Collected data:
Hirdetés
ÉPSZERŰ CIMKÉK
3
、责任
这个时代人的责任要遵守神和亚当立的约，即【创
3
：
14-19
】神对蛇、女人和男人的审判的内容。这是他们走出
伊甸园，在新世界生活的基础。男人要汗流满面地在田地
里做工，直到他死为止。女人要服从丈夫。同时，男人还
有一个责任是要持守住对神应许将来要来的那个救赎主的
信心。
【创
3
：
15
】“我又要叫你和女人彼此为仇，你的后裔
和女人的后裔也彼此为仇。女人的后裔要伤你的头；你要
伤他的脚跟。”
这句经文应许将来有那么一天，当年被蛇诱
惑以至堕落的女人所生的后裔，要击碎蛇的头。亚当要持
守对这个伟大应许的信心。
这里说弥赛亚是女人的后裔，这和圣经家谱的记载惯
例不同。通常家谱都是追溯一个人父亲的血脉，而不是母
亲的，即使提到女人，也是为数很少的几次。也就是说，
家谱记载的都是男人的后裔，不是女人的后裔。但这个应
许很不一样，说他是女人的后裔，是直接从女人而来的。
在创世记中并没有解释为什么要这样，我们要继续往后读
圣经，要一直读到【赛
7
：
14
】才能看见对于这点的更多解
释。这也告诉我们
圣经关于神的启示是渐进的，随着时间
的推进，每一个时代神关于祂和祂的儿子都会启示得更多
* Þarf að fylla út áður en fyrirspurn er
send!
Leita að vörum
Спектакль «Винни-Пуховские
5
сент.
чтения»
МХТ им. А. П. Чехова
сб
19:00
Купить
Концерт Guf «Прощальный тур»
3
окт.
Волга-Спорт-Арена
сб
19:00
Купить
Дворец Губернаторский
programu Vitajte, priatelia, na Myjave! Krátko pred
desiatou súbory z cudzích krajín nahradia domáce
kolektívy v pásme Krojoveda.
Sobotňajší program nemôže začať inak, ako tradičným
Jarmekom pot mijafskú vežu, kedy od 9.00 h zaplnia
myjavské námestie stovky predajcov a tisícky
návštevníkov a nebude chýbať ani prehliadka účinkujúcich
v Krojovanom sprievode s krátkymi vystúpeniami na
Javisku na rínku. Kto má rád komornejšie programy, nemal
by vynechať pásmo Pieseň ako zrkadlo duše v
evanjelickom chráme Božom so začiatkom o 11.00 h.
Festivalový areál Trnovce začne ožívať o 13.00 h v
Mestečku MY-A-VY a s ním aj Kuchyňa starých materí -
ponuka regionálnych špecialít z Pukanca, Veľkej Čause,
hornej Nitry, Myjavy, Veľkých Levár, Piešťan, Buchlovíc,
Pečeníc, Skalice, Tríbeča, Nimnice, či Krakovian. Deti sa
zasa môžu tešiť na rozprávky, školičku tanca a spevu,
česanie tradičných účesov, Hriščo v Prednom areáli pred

==

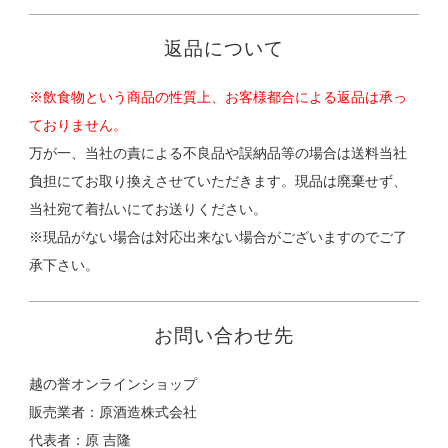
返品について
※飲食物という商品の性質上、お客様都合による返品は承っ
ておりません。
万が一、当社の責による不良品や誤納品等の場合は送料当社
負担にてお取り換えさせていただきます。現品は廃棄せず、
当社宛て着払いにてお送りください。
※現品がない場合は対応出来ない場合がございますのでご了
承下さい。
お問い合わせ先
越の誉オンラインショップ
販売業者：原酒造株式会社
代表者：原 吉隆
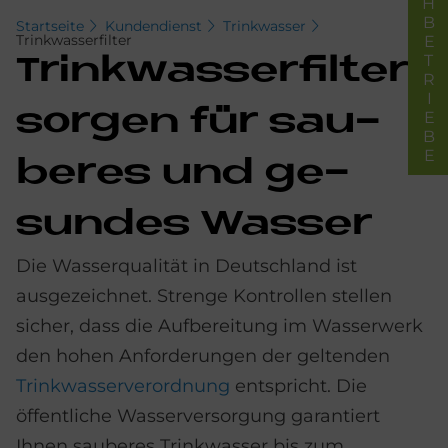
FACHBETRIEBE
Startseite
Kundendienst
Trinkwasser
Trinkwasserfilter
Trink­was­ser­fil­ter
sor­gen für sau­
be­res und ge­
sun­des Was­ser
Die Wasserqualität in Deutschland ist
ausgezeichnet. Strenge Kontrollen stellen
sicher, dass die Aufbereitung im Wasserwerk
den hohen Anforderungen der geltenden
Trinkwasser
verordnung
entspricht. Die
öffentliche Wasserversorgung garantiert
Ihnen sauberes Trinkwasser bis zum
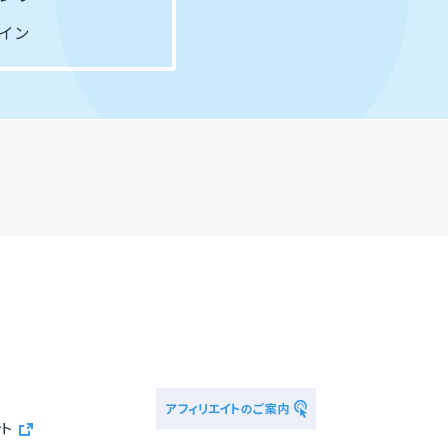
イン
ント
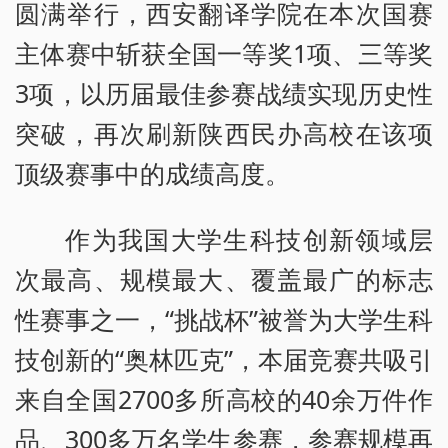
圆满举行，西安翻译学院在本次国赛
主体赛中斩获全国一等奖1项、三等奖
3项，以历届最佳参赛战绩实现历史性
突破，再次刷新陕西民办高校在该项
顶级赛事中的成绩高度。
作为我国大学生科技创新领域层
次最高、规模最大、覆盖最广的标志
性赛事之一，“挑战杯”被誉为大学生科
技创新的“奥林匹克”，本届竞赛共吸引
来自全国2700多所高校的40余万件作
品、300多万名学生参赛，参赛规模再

==

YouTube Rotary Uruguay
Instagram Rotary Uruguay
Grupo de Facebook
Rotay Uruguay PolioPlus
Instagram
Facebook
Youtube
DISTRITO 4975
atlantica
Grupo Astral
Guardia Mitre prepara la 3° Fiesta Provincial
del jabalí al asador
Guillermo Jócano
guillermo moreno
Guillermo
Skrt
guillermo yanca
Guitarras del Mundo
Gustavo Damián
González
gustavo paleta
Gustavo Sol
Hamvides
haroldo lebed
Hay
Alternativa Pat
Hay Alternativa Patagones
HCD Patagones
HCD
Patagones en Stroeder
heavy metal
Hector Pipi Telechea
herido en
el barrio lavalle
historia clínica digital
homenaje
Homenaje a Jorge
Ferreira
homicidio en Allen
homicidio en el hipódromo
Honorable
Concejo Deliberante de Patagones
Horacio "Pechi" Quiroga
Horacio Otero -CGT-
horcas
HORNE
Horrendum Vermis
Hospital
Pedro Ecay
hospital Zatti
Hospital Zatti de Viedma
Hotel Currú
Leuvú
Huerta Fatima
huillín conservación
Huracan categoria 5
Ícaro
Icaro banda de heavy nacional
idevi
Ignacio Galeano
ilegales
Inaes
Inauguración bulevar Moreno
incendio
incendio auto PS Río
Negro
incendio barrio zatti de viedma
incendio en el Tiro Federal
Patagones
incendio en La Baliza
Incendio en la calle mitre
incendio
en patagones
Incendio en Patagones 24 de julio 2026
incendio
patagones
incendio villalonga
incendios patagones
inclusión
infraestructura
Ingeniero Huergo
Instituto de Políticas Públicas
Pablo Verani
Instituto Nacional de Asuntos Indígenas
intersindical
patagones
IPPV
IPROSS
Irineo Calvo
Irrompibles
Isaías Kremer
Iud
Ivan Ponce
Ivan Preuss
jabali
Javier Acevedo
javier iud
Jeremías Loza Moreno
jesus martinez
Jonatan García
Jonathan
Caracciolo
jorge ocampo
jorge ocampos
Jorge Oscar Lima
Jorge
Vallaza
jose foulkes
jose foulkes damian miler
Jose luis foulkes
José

**WHAT IS BEING ASKED**
Could you copy out, word for word, the stretch from the line containing "圆满举行，西安翻译学院在本次国赛" through the line containing "品、300多万名学生参赛，参赛规模再"?

**RESPONSE TO THIS EXERCISE**
圆满举行，西安翻译学院在本次国赛
主体赛中斩获全国一等奖1项、三等奖
3项，以历届最佳参赛战绩实现历史性
突破，再次刷新陕西民办高校在该项
顶级赛事中的成绩高度。
作为我国大学生科技创新领域层
次最高、规模最大、覆盖最广的标志
性赛事之一，“挑战杯”被誉为大学生科
技创新的“奥林匹克”，本届竞赛共吸引
来自全国2700多所高校的40余万件作
品、300多万名学生参赛，参赛规模再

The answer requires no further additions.